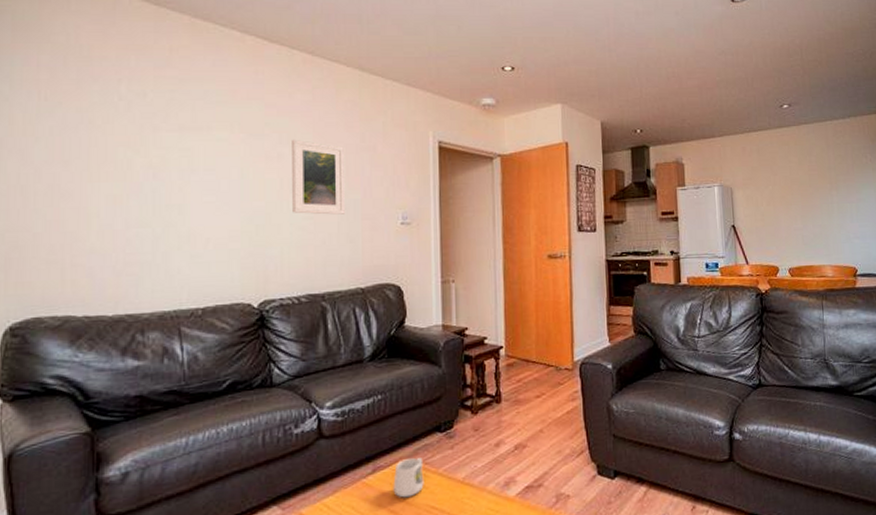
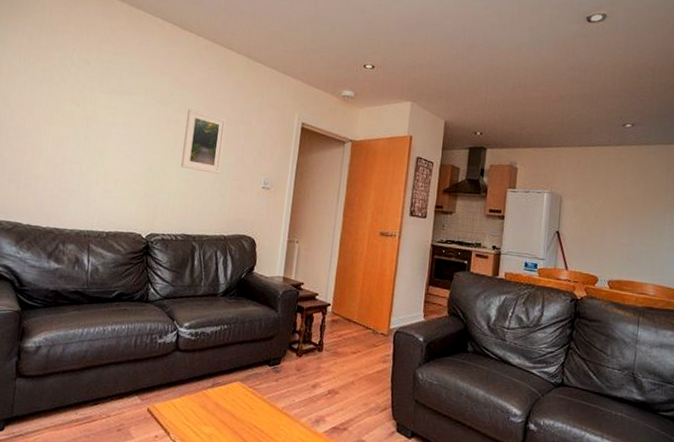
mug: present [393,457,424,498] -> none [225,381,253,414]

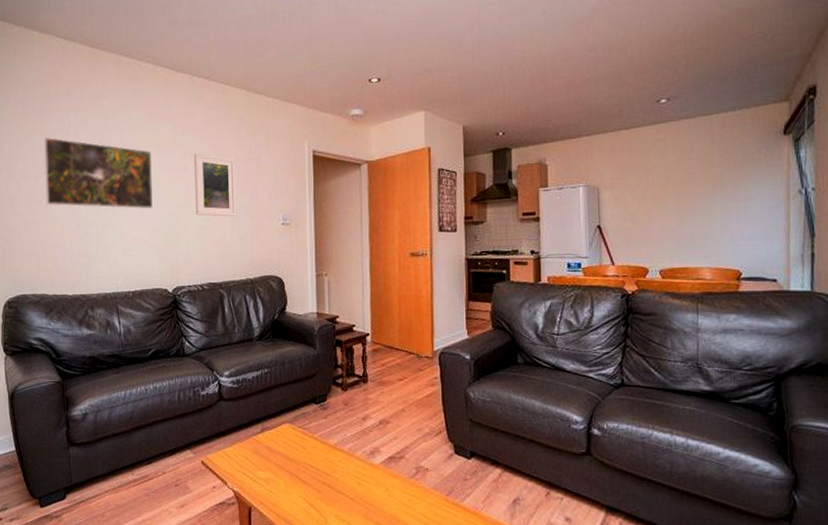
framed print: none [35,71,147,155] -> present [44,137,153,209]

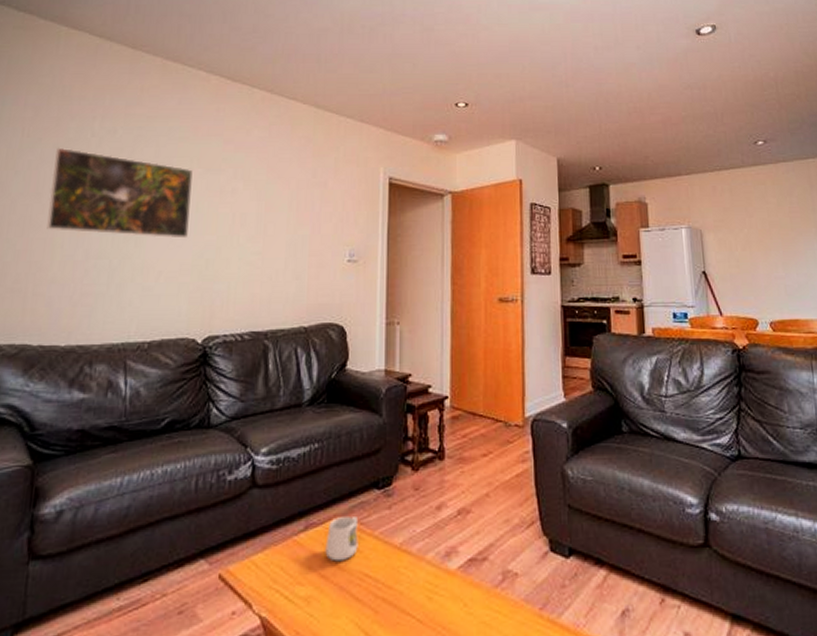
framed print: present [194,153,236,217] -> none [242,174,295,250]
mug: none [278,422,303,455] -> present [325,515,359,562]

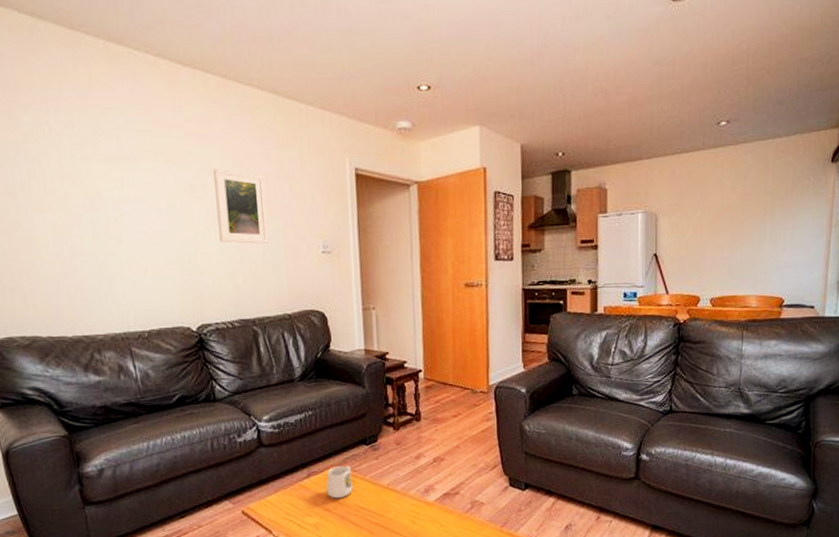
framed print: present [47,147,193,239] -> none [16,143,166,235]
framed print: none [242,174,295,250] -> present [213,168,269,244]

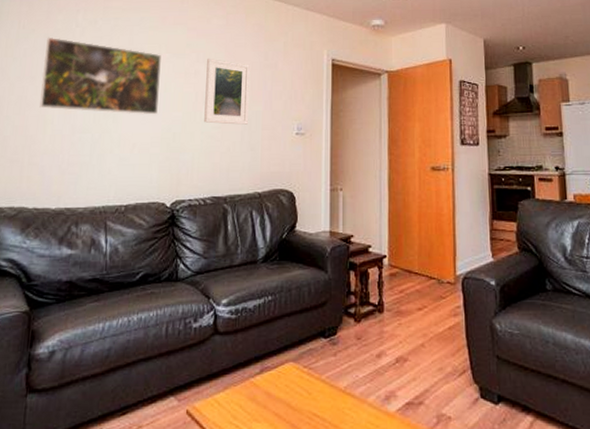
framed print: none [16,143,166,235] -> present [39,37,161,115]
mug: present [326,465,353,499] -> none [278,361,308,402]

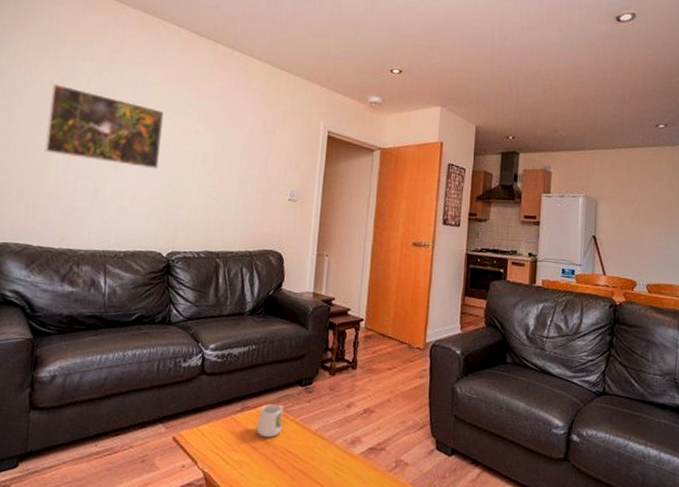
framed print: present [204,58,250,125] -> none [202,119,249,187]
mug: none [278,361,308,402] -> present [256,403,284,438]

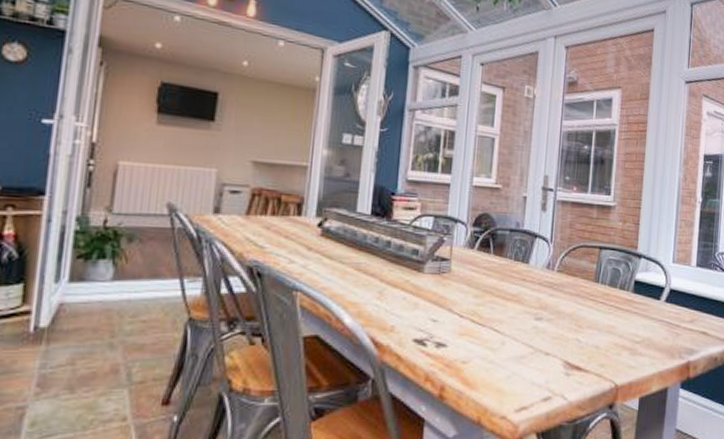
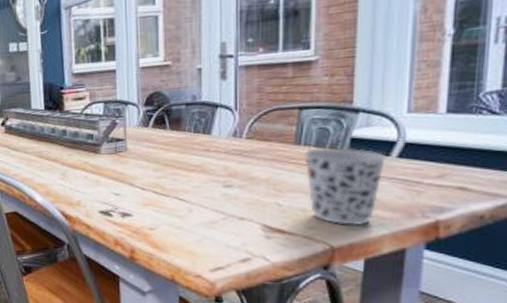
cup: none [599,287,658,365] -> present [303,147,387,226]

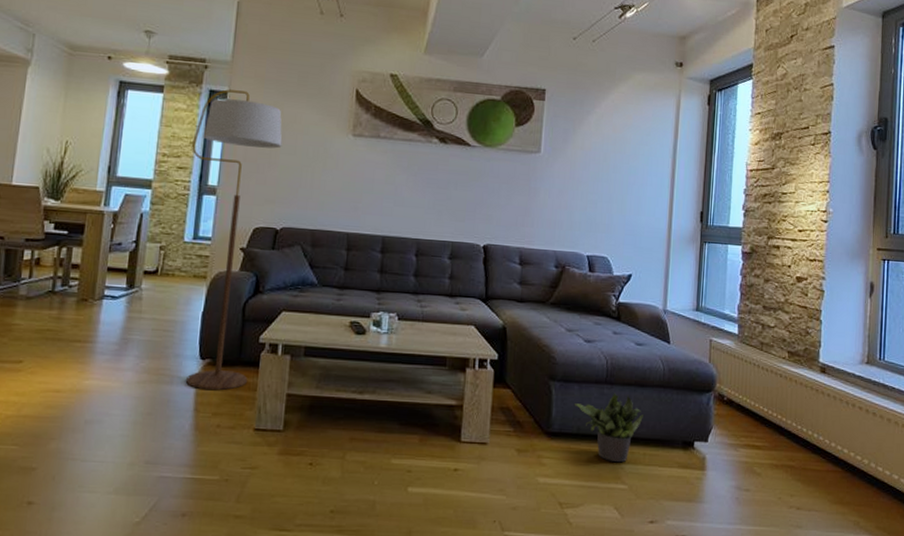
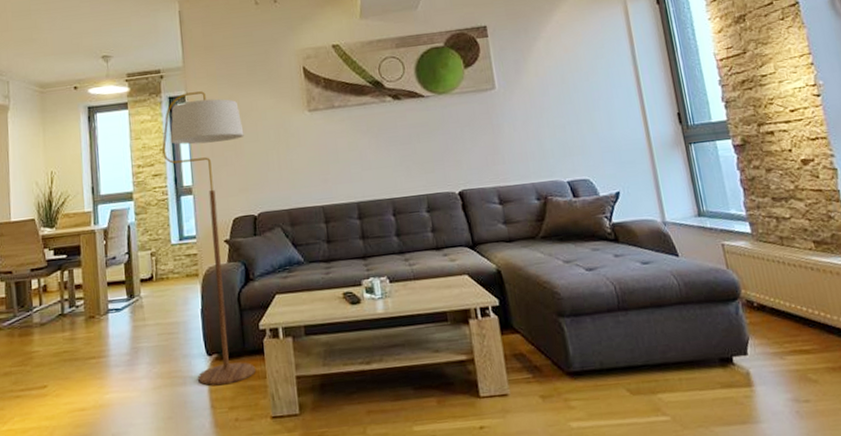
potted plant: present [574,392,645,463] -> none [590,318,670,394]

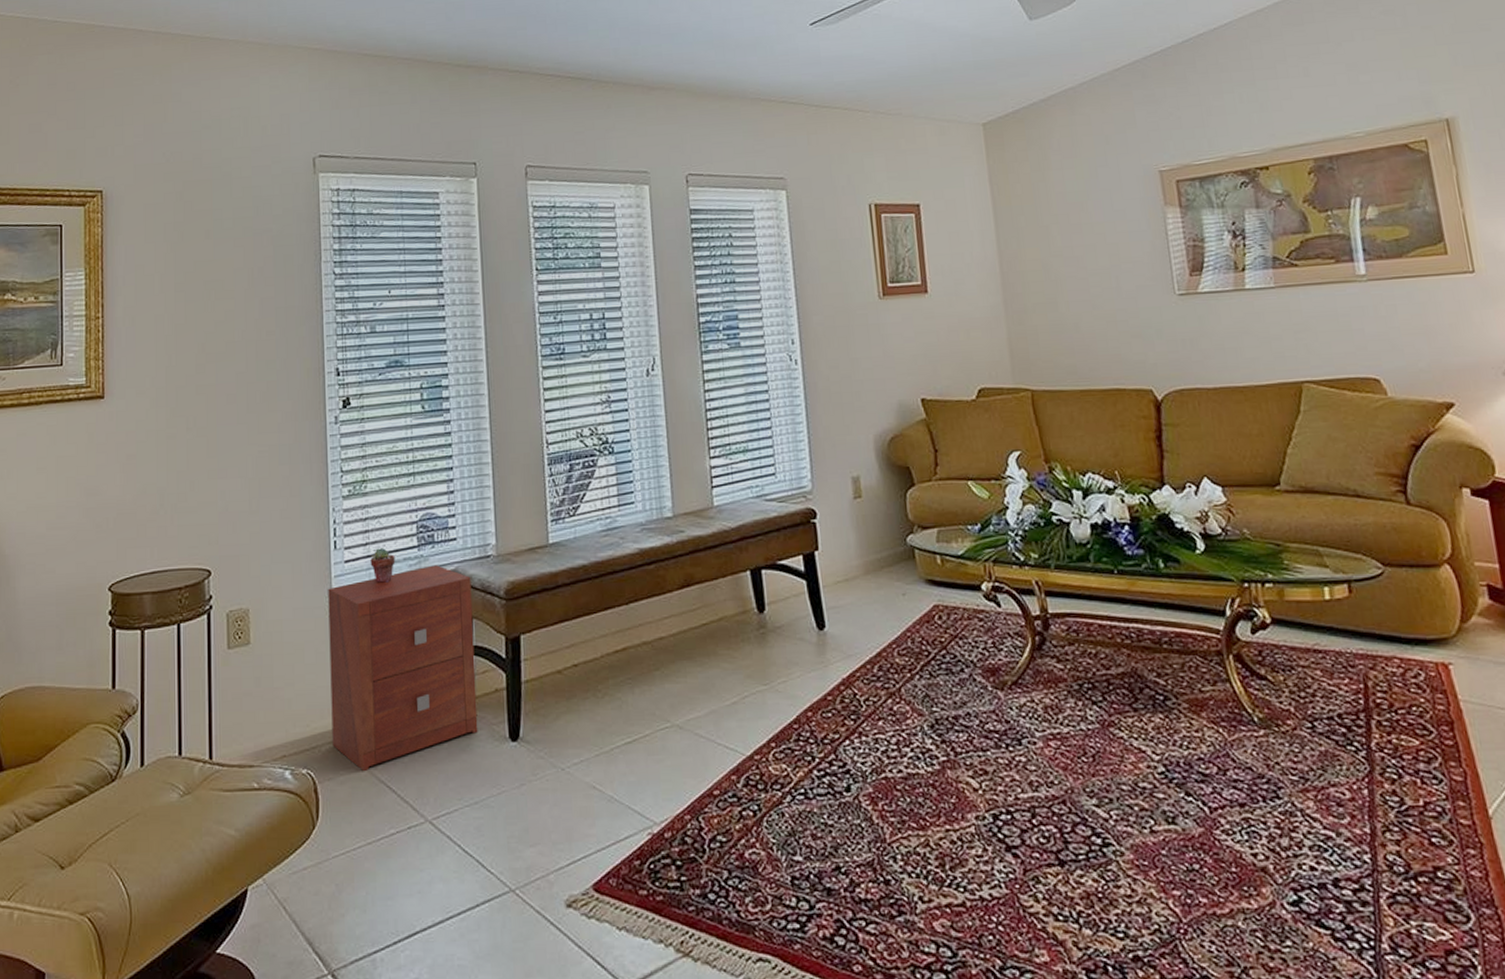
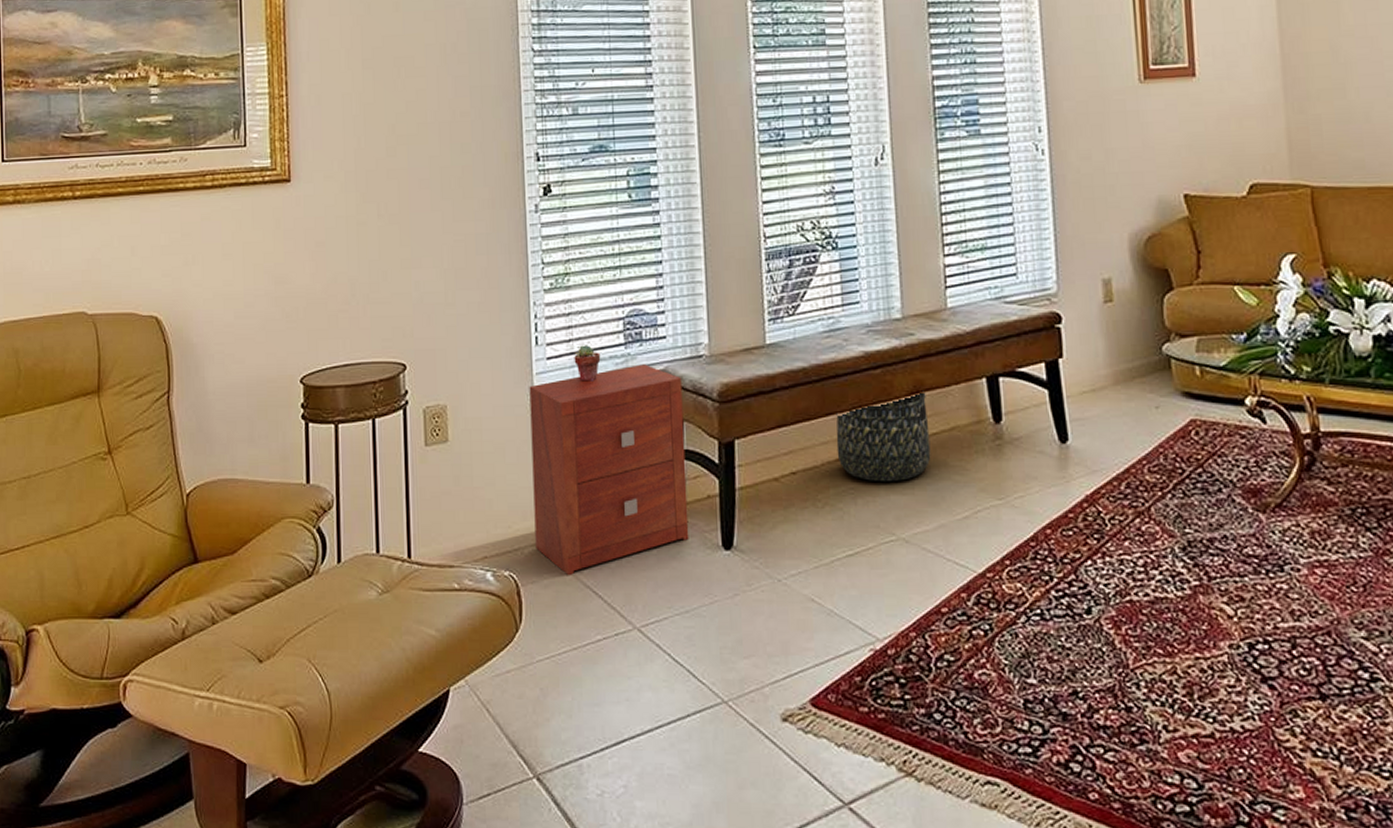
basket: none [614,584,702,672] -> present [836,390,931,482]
____
What you will do
A word-for-word copy of the lines from the one containing "framed print: none [242,174,295,250]" through the last line of the records is what is wanted, without pictures and without any other line.

Output for this task
framed print: none [242,174,295,250] -> present [213,168,269,244]

framed print: none [16,143,166,235] -> present [39,37,161,115]
mug: present [326,465,353,499] -> none [278,361,308,402]

framed print: present [204,58,250,125] -> none [202,119,249,187]
mug: none [278,361,308,402] -> present [256,403,284,438]

cup: none [599,287,658,365] -> present [303,147,387,226]

potted plant: present [574,392,645,463] -> none [590,318,670,394]

basket: none [614,584,702,672] -> present [836,390,931,482]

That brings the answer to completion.